ご飯に湯をかけて食べる
お茶漬けは良いものです。お酒を飲んだ後などに好む人も多く、また、京都では、朝食としてお茶漬けが用いられることが多く、そのことが多様な漬け物の発展をもたらす一つの要因ともなっていったようです。お湯ではなく、お茶をかけることは、出汁よりも手軽に旨味を加えることができるお茶の普及とともに広まっていったと思われます。
お茶漬け
現行のようなお茶漬けがいつ頃から行われていたかは定かではありませんが、江戸最初期には、浅草に奈良茶を出す店が誕生していました。奈良茶は、煮だした茶で炊いたご飯にさらにお茶をかけたもので、煎った大豆を炊き込むものが本式とされます。1680年ごろ、江戸でもかなり早い段階で出来た飲食店として誕生していたようですので、そのころには奈良を中心として関西圏では、ご飯にお茶をかけることはポピュラーであったと思われます。その際に用いられたお茶は、煮だしたお茶(粉茶)で、後に主流になるお茶とは異なっていたようです。この、煮だした茶で炊いたご飯と似た色であるために、しょうゆを混ぜて炊いたご飯を「茶飯」と呼ぶとも考えられ、茶飯が一般的な名称であったことを伺わせます。

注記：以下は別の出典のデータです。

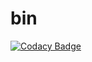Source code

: # bin
[![Codacy Badge](https://api.codacy.com/project/badge/Grade/1660ada3bb1b4a80bb7eb5676fc564b1)](https://app.codacy.com/app/r3valkyrie/bin?utm_source=github.com&utm_medium=referral&utm_content=r3valkyrie/bin&utm_campaign=Badge_Grade_Dashboard)
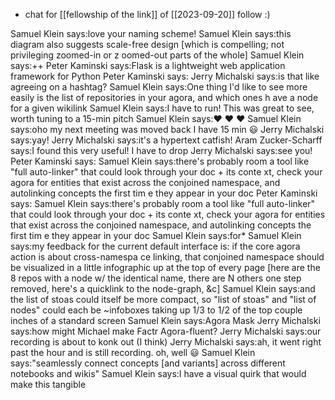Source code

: - chat for [[fellowship of the link]] of [[2023-09-20]] follow :)

Samuel Klein says:love your naming scheme!
Samuel Klein says:this diagram also suggests scale-free design [which is compelling; not privileging zoomed-in or z
oomed-out parts of the whole]
Samuel Klein says:++
Peter Kaminski says:Flask is a lightweight web application framework for Python
Peter Kaminski says:
Jerry Michalski says:is that like agreeing on a hashtag?
Samuel Klein says:One thing I'd like to see more easily is the list of repositories in your agora, and which ones h
ave a node for a given wikilink
Samuel Klein says:I have to run!  This was great to see, worth tuning to a 15-min pitch
Samuel Klein says:❤️ ❤️ ❤️
Samuel Klein says:oho my next meeting was moved back I have 15 min 😃
Jerry Michalski says:yay!
Jerry Michalski says:it's a hypertext catfish!
Aram Zucker-Scharff says:I found this very useful! I have to drop
Jerry Michalski says:see you!
Peter Kaminski says:
Samuel Klein says:there's probably room a tool like "full auto-linker" that could look through your doc + its conte
xt, check your agora for entities that exist across the conjoined namespace, and autolinking concepts the first tim
e they appear in your doc
Peter Kaminski says:
Samuel Klein says:there's probably room a tool like "full auto-linker" that could look through your doc + its conte
xt, check your agora for entities that exist across the conjoined namespace, and autolinking concepts the first tim
e they appear in your doc
Samuel Klein says:for*
Samuel Klein says:my feedback for the current default interface is: if the core agora action is about cross-namespa
ce linking, that conjoined namespace should be visualized in a little infographic up at the top of every page [here
 are the 8 repos with a node w/ the identical name, there are N others one step removed, here's a quicklink to the
node-graph, &c]
Samuel Klein says:and the list of stoas could itself be more compact, so "list of stoas" and "list of nodes" could
each be ~infoboxes taking up 1/3 to 1/2 of the top couple inches of a standard screen
Samuel Klein says:Agora Mask
Jerry Michalski says:how might Michael make Factr Agora-fluent?
Jerry Michalski says:our recording is about to konk out (I think)
Jerry Michalski says:ah, it went right past the hour and is still recording. oh, well 😃
Samuel Klein says:"seamlessly connect concepts [and variants] across different notebooks and wikis"
Samuel Klein says:I have a visual quirk that would make this tangible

一方で、永谷園の永谷宗円さんが煎茶を発明したとも言われるように、江戸での煎茶の流通が盛んになるのはもう少し後であったと考えられます。江戸で茶漬けを専門とした店があったのも、お茶に対する珍しさも一つの理由として挙げられるかもしれません。山吹茶漬、海道茶漬などが名の知られた茶漬け屋としてありました。
湯桶(湯斗)
ご飯にお湯をかけて食べる食べ方の古いものとして、湯桶(湯斗)があります。湯桶とは、ご飯を炊いた釜の底に少し残しておいて火にかけ、少し焦げ目をつけたものに熱湯をかけたものです。お茶が伝えられる以前から日本で行われていたと考えられます。味は塩味ですが、出汁となるのは焦げた米であり、精進料理で、煎った玄米から出汁を取る方法と通じるものです。
出し汁ご飯
ご飯に、別に取った出し汁をかけて食べる料理も古くから存在しています。味付け調理をした魚をご飯にかけ、すまし汁をかけて食べる魚飯、芳飯といった食べ方が記録されています。また、茶道の表千家には、「うずみめし」という、豆腐の上にご飯を盛り汁、をかける食べ方が古くから行われています。
「お茶漬け」として、お茶ではなく出し汁を用いることは、ごく近年に行われるようになったと考えられます。
食器
日本には、茶碗や飯碗、また、碗の蓋を酒器として用いる風習がありました。食事をするための器と飲み物のための器が渾然となっていたことも、ご飯に汁(湯)をかけて食べることを生み出すもととなったと考えることができます。また、茶碗を左手に持ち箸を使って食事をすることも、お茶漬けを可能にする食べ方といえるでしょう。
辻留の辻嘉一氏は、お茶漬けの時には「カチカチ」と音のなる象牙の箸が好ましいとしています。
お茶漬けの種類
お茶漬は、ご飯の上に何を乗せるかによって、様々な種類のものを作ることができます。しかし、相性はあるようで、一般的なお茶漬けとして挙げることができるものがいくつかあります。参考として挙げた本の中から抜き出してみます。
お茶漬けに乗せる際には、出汁が出るものであるほうが相性が良いことが多いようです。湯桶の場合では焦がしたご飯自体が出汁のもととなる役割を果たしていましたが、お茶漬けの場合は、ご飯の上に乗せるものに、その役割が求められることが多くなります。最低限、塩気は必要なようです。
魚のお茶漬け
- 塩鮭・塩鱒
- 鯛
- 鮪
- たたみイワシ
- わかめ(魚の干物とともに用いる)
- ごり
- 鱧、穴子、鰻
- 車エビ(煮たもの)
- シジミ
海藻のお茶漬け
- のり(佃煮)
- 塩昆布
- わかめ
その他
- 漬け物
- 天ぷら(揚げ玉)
- 天ぷら(余るなどした天ぷらを、火にかけて炙ったもの)
- あられ
- 納豆
煎茶と番茶、ほうじ茶、出汁
ご飯にかけるお茶は、お茶漬けの実によって、また、好みによって使い分けられています。例えば、『魯山人味道』では、ご飯に対してお茶の割合が少ない場合は番茶、ご飯が少なくお茶が多い場合は煎茶が良いとしています。ただし、基本的には煎茶が多く用いられています。